Two missing men on Alaskan flight have Victoria ties
Two men aboard a missing Anchorage, Alaska, plane have Victoria ties.
Indianapolis brothers Neal and Seth Spradlin are nephews of Dolores White, a Realtor with Coldwell Banker The Ron Brown Company.
They were among four people aboard a float plane that took off from Swikshuk Bay, Alaska, and never arrived at its destination, King Salmon Island.
The men - two of eight siblings - are very different, White said, describing Neal Spradlin, 28, as "a mountain man" who had been with the parks department about eight years.
"He works in the summer for the parks department and, in the winters, he skis," she said.
Seth Spradlin, 20, is shy and sensitive, White said. He recently took the parks department job to be with his brother and save up for art school.
"He's always painted wildlife - ducks, deer, things like that," she said.
News traveled slowly from Alaska.
Monday afternoon she received word from a park ranger that a full-fledged search should begin Tuesday, she said. And the men's parents will fly to Anchorage, if weather allows.
Otherwise, the family is watching for news updates.
"We're just waiting," White said.
The search for the four involves dozens of people and has included aircraft from the U.S. Coast Guard, the Alaska Air National Guard, the Park Service, U.S. Fish and Wildlife Service, Alaska State Troopers and a private carrier, said Katmai National Park Superintendent Ralph Moore.
The missing de Havilland Beaver float plane, owned by Branch River Air Service of King Salmon and equipped with an emergency locator transmitter, vanished after leaving Swikshak Lagoon early Saturday afternoon, according to the park service.
The Katmai National Park maintenance crew was in Swikshak, east of King Salmon, to work on replacing a deteriorated ranger station, Moore said.
The contracted plane picked up the Park Service crew of three around 1:45 p.m. Saturday. A second Branch River plane, which picked up two other Park Service employees, left about 15 minutes later. The second plane made it to King Salmon in about an hour, but the first plane never arrived. The weather was deteriorating and the plane that made it through had to fly about 500 feet above ground level along a river drainage, according to the Park Service.
The search covers a wide and rugged area between King Salmon and the park's Pacific coast. Searchers were concentrating on river valleys that drain into Kamishak Bay.
The Associated Press contributed to this report.

WHAT YOU WILL DO — From the article above about the missing Alaskan flight, list every organization or party whose aircraft the search has included.

Keypoint text descriptions —
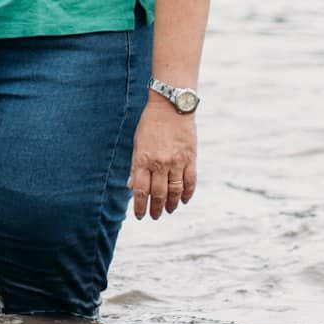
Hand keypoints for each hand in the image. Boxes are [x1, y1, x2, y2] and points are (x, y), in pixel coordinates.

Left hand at [128, 97, 196, 220]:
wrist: (171, 106)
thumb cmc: (150, 124)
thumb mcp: (137, 143)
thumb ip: (136, 166)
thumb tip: (132, 186)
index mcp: (144, 160)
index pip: (141, 191)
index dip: (140, 206)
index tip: (140, 216)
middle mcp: (160, 163)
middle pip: (158, 194)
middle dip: (156, 209)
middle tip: (155, 216)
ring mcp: (177, 162)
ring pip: (175, 191)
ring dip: (172, 204)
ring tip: (169, 210)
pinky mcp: (191, 158)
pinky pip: (190, 181)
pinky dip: (188, 194)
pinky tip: (184, 200)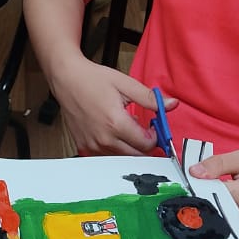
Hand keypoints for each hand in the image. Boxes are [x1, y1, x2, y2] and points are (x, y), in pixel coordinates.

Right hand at [50, 56, 175, 155]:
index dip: (155, 137)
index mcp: (115, 123)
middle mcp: (103, 138)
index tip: (153, 128)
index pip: (146, 144)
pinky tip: (113, 133)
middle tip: (144, 130)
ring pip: (121, 158)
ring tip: (127, 129)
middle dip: (145, 145)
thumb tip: (172, 104)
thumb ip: (150, 98)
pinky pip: (106, 156)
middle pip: (135, 155)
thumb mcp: (125, 84)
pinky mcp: (83, 146)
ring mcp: (92, 145)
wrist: (66, 79)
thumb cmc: (93, 79)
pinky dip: (114, 149)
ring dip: (129, 148)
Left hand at [190, 149, 238, 231]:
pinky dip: (211, 212)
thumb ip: (219, 163)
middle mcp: (238, 217)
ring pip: (209, 217)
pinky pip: (217, 223)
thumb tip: (193, 172)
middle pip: (204, 208)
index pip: (204, 193)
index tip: (186, 179)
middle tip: (191, 186)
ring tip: (203, 193)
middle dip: (194, 196)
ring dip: (201, 205)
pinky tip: (212, 202)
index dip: (192, 185)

REPLY TO THE TASK —
- U.S. Coast Guard
- Alaska Air National Guard
- Park Service
- U.S. Fish and Wildlife Service
- Alaska State Troopers
- A private carrier